Why web client accesses lower-case URLs?

Fri Jul 17 06:17:58 UTC 2009

On Thu, Jul 16, 2009 at 03:37:28PM -0700, Yong Huang wrote:
> 
> [Excuse me for a message not really related to Red Hat Linux.]
> 
> I have a bunch of static html and txt files using mixed case, say,
> SomeFile.html, linked to from a main page.  Apache access log often shows
> that some clients, which could be from anywhere in the world, try to access
> the file somefile.html and of course get 404 return code.  Yesterday one
> single client tried to access quite a number of these in all lower-case (and
> failed).  All successfully retrieved pages happened to be files that are
> indeed all lower-case.  Since I can't find the real user from the client IP,
> is there anything I can do on my end to solve the problem, short of renaming
> all files to all lower-case or creating symbolic links (or perhaps moving the
> files to a Microsoft IIS server)? What kind of web browser is the client
> possibly using?

The non-domain name part of a URL is explicitly case sensitive, and *no*
popular browser automatically folds case -- there are far too many mixed case
URLs on the internet.

* * * *

→ **Aim a**: In the records, change "dial" to "face" in every line from the first line of the records through the line containing "Medellin: 8:21 -> 8:18". Leave everything else in those lines unchanged.

→ **Data for this exercise**:
* * * *

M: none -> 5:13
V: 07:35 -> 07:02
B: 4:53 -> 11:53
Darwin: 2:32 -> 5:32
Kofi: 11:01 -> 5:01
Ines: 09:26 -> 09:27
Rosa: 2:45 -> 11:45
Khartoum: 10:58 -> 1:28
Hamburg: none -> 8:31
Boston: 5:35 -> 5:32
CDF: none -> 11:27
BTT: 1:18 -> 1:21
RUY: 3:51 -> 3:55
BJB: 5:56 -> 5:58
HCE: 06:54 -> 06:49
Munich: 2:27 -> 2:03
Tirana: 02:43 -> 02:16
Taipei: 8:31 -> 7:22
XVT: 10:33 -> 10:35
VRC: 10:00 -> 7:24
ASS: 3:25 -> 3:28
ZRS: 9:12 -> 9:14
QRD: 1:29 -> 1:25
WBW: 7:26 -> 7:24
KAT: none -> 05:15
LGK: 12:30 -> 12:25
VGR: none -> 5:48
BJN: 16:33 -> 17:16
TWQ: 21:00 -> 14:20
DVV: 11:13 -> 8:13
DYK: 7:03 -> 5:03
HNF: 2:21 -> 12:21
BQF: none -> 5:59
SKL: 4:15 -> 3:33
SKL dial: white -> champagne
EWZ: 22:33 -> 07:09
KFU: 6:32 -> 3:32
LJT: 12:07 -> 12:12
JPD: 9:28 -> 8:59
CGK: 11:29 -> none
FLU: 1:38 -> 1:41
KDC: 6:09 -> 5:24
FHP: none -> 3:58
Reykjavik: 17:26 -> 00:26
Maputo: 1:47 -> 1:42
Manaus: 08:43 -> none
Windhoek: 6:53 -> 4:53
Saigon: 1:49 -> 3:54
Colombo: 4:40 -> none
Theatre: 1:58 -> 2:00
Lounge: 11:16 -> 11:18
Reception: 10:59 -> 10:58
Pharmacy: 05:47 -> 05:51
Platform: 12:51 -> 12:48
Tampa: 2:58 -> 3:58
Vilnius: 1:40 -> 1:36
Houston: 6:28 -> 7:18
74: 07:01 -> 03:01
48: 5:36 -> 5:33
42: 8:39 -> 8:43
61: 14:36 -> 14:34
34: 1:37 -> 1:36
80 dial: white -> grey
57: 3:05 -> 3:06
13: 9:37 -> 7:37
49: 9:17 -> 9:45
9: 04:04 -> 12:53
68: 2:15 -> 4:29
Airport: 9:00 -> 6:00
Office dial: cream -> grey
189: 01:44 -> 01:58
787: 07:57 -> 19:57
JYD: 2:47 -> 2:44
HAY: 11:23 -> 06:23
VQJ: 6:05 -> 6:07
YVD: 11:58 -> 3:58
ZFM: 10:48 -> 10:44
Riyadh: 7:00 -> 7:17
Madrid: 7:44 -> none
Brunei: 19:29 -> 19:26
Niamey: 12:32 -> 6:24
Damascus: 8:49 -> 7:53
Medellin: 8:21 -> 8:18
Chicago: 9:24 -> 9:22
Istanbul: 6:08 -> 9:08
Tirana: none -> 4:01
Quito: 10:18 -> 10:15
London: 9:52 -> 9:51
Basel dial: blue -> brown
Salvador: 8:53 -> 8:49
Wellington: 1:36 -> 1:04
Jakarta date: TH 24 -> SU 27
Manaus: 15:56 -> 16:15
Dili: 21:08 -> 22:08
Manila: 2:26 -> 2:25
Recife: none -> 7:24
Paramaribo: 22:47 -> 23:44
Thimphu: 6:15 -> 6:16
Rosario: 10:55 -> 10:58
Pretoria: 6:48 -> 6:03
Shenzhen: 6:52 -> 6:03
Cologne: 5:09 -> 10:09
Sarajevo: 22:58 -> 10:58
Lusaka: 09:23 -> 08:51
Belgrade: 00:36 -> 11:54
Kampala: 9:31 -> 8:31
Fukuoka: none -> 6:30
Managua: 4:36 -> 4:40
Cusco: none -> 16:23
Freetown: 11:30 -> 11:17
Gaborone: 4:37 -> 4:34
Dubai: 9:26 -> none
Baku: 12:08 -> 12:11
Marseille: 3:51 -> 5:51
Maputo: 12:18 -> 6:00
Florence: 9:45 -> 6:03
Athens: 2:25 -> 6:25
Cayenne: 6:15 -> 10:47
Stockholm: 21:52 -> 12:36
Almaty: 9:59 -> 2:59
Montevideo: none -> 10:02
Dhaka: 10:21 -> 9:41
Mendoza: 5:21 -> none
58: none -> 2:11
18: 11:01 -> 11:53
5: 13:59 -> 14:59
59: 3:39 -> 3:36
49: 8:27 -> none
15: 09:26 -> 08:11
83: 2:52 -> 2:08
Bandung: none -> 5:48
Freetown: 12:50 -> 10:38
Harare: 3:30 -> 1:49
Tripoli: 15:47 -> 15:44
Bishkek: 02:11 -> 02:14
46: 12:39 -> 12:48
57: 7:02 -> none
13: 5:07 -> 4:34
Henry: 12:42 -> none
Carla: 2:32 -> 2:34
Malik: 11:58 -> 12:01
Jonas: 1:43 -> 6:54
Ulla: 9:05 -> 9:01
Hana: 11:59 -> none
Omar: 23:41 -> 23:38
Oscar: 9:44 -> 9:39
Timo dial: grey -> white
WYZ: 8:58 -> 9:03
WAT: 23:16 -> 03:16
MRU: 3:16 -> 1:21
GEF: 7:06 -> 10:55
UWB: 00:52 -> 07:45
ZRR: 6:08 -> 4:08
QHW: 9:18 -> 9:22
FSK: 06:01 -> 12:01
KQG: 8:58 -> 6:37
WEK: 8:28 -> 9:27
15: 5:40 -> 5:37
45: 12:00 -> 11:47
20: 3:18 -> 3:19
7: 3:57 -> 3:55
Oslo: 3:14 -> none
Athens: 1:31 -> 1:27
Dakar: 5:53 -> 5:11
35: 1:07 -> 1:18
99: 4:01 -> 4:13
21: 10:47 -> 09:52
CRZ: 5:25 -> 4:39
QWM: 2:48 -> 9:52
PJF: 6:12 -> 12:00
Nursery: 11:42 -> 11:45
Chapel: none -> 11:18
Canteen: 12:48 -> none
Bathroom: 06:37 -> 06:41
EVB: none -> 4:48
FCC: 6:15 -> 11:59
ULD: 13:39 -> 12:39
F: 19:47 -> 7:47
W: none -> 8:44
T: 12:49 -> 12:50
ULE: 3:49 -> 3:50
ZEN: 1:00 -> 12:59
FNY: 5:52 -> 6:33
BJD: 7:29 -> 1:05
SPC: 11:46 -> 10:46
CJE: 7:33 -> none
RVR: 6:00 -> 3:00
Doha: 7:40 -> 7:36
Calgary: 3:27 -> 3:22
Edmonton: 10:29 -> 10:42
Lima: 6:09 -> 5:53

* * * *

→ **Aim b**: Write what comes next in the thread about web clients requesting lower-case URLs, picking up after its last sentence.

→ **Result a**:
M: none -> 5:13
V: 07:35 -> 07:02
B: 4:53 -> 11:53
Darwin: 2:32 -> 5:32
Kofi: 11:01 -> 5:01
Ines: 09:26 -> 09:27
Rosa: 2:45 -> 11:45
Khartoum: 10:58 -> 1:28
Hamburg: none -> 8:31
Boston: 5:35 -> 5:32
CDF: none -> 11:27
BTT: 1:18 -> 1:21
RUY: 3:51 -> 3:55
BJB: 5:56 -> 5:58
HCE: 06:54 -> 06:49
Munich: 2:27 -> 2:03
Tirana: 02:43 -> 02:16
Taipei: 8:31 -> 7:22
XVT: 10:33 -> 10:35
VRC: 10:00 -> 7:24
ASS: 3:25 -> 3:28
ZRS: 9:12 -> 9:14
QRD: 1:29 -> 1:25
WBW: 7:26 -> 7:24
KAT: none -> 05:15
LGK: 12:30 -> 12:25
VGR: none -> 5:48
BJN: 16:33 -> 17:16
TWQ: 21:00 -> 14:20
DVV: 11:13 -> 8:13
DYK: 7:03 -> 5:03
HNF: 2:21 -> 12:21
BQF: none -> 5:59
SKL: 4:15 -> 3:33
SKL face: white -> champagne
EWZ: 22:33 -> 07:09
KFU: 6:32 -> 3:32
LJT: 12:07 -> 12:12
JPD: 9:28 -> 8:59
CGK: 11:29 -> none
FLU: 1:38 -> 1:41
KDC: 6:09 -> 5:24
FHP: none -> 3:58
Reykjavik: 17:26 -> 00:26
Maputo: 1:47 -> 1:42
Manaus: 08:43 -> none
Windhoek: 6:53 -> 4:53
Saigon: 1:49 -> 3:54
Colombo: 4:40 -> none
Theatre: 1:58 -> 2:00
Lounge: 11:16 -> 11:18
Reception: 10:59 -> 10:58
Pharmacy: 05:47 -> 05:51
Platform: 12:51 -> 12:48
Tampa: 2:58 -> 3:58
Vilnius: 1:40 -> 1:36
Houston: 6:28 -> 7:18
74: 07:01 -> 03:01
48: 5:36 -> 5:33
42: 8:39 -> 8:43
61: 14:36 -> 14:34
34: 1:37 -> 1:36
80 face: white -> grey
57: 3:05 -> 3:06
13: 9:37 -> 7:37
49: 9:17 -> 9:45
9: 04:04 -> 12:53
68: 2:15 -> 4:29
Airport: 9:00 -> 6:00
Office face: cream -> grey
189: 01:44 -> 01:58
787: 07:57 -> 19:57
JYD: 2:47 -> 2:44
HAY: 11:23 -> 06:23
VQJ: 6:05 -> 6:07
YVD: 11:58 -> 3:58
ZFM: 10:48 -> 10:44
Riyadh: 7:00 -> 7:17
Madrid: 7:44 -> none
Brunei: 19:29 -> 19:26
Niamey: 12:32 -> 6:24
Damascus: 8:49 -> 7:53
Medellin: 8:21 -> 8:18

→ **Result b**:
So the real question is how the client got those urls in the first place. 
Three possibilities spring to mind -- 1) a list was published somewhere, and
that list erroneously used all lowercase; 2) it's not a browser at all, but
instead is some ad hoc poorly written spider; 3) something happened to the 
pages in question to turn all the embedded links into lower case.

You could change all your filenames to lowercase, but then someone might 
come along with all upper case names.  You could set up rewrite 
rules in apache to convert to lower case, but that's really a pain to 
maintain.

Personally, unless you have some really unusual situation, I think you should
ignore it.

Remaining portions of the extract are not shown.